Just say the magic word
This afternoon I went in for my annual exam (TMI, I know) & to form a plan of attack when I finally get a positive pregnancy test. It's no secret that I'm scared to death to be sick with HG again, but after months of consideration, I decided that 9 months of hell was worth years of happiness with a new member of our family. So, I wanted to make sure I could get what I needed immediately, unlike last time where I begged for stronger medication for weeks.
The clinic was referred to me by both of my good friends & it was a really nice place with nice people working there. The CA brought me back into an exam room to do the initial paperwork & get my vitals. When I told her about the purpose for my visit, she responded with, "Well, you never know. Every pregnancy is different. You could be just fine this next time". Comments like that make me want to smack people upside the head. Really. I know that there is little research out there on HG & some health care professionals are in the dark about it's seriousness, but this is something I have to plan for & hope to God by some miracle I escape it's devastating effects. When someone is on a situation where they think they are going to lose the baby because they are starving or they think THEY are going to die because they are starving or the thought of medical termination pops up because death really seems like a reality, crackers & ginger ale aren't going to cut it.
A little fact that I found on subsequent pregnancies & the recurrence of hyperemesis:
If you have had severe HG more than once, you have a very high probability of having HG again. Recent research by the HER Foundation finds over half of women (about 2/3rds) will have HG in every pregnancy. Your chances are greater if you have a relative with a history of HG, especially a sister. Health professionals often underestimate the recurrence rate of HG.
Yeah. So, I'm planning for the worst & hoping for the best.

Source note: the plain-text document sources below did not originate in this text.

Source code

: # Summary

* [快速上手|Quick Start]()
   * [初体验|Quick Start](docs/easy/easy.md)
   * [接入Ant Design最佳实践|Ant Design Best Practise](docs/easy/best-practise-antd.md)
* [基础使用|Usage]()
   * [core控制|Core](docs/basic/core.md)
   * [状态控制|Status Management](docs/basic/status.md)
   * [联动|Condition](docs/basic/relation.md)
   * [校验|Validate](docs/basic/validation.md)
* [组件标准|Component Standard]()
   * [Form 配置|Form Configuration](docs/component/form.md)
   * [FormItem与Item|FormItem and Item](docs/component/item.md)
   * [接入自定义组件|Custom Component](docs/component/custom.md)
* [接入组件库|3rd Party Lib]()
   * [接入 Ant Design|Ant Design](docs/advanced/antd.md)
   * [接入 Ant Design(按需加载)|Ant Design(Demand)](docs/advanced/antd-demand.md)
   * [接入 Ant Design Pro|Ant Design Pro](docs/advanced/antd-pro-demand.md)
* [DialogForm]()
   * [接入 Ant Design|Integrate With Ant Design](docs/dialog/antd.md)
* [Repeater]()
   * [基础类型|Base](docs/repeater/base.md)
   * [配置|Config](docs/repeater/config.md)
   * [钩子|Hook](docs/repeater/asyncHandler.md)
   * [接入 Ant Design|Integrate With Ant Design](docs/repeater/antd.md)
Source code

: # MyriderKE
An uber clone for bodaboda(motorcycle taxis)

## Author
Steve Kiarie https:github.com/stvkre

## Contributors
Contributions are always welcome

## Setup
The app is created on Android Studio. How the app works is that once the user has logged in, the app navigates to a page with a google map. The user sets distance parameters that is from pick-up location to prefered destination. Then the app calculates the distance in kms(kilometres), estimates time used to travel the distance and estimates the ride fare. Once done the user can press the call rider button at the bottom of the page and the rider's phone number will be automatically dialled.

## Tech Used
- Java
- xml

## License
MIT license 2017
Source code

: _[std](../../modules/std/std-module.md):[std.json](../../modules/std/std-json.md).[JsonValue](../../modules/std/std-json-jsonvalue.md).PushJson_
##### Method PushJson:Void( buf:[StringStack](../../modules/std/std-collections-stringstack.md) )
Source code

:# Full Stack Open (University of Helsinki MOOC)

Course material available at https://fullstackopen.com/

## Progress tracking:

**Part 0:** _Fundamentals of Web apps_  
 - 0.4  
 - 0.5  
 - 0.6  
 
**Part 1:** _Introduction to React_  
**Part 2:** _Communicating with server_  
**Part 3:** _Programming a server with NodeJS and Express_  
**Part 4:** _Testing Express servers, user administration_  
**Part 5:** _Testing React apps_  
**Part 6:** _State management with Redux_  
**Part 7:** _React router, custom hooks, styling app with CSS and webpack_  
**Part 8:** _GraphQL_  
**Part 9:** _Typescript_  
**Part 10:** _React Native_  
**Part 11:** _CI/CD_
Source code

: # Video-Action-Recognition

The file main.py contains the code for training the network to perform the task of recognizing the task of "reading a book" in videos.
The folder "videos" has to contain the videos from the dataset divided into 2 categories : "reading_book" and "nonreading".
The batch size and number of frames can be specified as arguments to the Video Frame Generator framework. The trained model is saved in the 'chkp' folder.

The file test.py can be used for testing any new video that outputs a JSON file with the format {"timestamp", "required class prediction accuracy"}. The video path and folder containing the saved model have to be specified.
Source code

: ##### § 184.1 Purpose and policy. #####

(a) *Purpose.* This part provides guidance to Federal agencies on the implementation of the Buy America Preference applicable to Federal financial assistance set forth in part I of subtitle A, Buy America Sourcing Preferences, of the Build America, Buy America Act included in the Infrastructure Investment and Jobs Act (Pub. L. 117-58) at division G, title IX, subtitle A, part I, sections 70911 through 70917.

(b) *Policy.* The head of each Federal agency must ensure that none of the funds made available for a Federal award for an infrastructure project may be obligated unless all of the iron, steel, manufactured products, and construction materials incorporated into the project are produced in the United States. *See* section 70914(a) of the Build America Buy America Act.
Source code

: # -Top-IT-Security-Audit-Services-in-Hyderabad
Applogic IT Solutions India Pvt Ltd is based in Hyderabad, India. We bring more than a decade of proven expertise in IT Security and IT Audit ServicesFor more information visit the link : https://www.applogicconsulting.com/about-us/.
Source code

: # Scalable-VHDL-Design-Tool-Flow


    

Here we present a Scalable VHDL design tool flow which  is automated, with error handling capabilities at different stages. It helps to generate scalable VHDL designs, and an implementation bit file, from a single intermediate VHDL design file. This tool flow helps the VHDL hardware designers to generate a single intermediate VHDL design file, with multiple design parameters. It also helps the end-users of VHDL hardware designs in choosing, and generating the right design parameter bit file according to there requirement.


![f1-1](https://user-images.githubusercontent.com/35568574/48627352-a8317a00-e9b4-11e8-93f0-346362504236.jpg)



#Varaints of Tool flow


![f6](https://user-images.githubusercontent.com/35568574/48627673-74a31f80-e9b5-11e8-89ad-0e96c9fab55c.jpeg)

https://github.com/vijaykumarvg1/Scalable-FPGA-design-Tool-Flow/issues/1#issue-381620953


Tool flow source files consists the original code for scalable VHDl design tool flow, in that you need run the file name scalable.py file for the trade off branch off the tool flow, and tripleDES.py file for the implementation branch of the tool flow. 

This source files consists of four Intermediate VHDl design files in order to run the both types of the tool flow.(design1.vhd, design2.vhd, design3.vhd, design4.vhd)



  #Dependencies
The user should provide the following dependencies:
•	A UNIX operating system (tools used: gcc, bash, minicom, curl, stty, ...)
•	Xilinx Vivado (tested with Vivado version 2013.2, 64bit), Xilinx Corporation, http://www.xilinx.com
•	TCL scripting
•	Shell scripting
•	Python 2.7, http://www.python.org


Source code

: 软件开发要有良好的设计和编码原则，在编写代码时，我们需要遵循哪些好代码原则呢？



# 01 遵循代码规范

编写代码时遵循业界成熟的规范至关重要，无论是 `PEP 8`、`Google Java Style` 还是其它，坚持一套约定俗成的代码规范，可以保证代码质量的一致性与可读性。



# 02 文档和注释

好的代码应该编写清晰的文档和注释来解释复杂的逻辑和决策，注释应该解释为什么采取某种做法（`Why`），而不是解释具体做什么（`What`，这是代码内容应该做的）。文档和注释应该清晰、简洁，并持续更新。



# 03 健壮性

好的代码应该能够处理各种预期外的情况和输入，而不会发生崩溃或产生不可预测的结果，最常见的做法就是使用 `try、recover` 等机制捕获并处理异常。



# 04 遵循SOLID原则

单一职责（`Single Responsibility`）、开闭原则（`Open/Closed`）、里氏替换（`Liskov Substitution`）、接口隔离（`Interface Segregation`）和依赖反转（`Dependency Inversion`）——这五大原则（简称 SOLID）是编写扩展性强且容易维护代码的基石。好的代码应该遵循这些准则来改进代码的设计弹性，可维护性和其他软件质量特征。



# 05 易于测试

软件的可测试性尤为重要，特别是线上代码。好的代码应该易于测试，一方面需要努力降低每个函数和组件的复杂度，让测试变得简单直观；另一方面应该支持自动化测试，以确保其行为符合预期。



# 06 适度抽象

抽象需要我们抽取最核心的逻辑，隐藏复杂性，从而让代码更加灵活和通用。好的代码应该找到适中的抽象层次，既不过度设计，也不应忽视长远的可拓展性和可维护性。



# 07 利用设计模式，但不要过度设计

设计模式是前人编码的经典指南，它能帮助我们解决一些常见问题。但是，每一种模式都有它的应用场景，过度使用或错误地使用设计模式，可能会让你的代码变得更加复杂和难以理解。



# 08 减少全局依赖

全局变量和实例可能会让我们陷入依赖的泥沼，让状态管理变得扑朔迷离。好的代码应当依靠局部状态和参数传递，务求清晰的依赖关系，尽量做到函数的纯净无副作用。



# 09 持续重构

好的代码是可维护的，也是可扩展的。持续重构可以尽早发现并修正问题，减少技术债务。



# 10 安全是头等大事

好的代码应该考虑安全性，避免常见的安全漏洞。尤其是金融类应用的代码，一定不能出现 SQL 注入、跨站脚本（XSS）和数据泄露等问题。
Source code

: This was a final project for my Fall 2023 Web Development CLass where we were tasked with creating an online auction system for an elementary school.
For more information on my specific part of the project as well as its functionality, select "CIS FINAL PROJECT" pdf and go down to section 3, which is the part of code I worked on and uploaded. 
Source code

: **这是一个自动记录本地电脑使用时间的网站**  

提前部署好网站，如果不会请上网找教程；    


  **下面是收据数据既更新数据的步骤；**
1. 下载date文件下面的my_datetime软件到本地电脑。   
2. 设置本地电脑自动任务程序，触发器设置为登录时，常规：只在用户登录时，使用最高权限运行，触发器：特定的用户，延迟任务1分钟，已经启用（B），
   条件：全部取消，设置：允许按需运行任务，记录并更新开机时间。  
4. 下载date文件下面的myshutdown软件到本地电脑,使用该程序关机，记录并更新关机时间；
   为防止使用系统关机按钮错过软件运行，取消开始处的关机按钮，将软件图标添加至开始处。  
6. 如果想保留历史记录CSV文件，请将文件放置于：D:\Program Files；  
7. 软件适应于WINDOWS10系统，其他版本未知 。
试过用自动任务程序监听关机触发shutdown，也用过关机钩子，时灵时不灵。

The nurse who did my exam was super nice. We talked more about the medications & I think she could tell how freaking nervous I was that she would say that I would have to wait. That was a big fear for me. That I would have to lose so many pounds, be debilitated for weeks & re-hydrated again before they would take me seriously. But, that's not the case. She said that as soon as I get sick, call the office & have them get the medication. If there was anyone who gave me problems about it, she would take care of it. All I had to say was the magic word - Zofran.
I cannot explain what a huge relief this is. Now, I'm actually looking forward to pregnancy because the wonder drug that saved my life last time will be readily available as soon as I need it, which if it's anything like last time, will be week 6-7. With Logan, I didn't get zofran until week 17 (?). That's 10 plus weeks of not being able to eat anything, drink anything or do anything. I have hope that I will actually live like a normal pregnant woman this time. Now all I have to wait for is the pregnancy.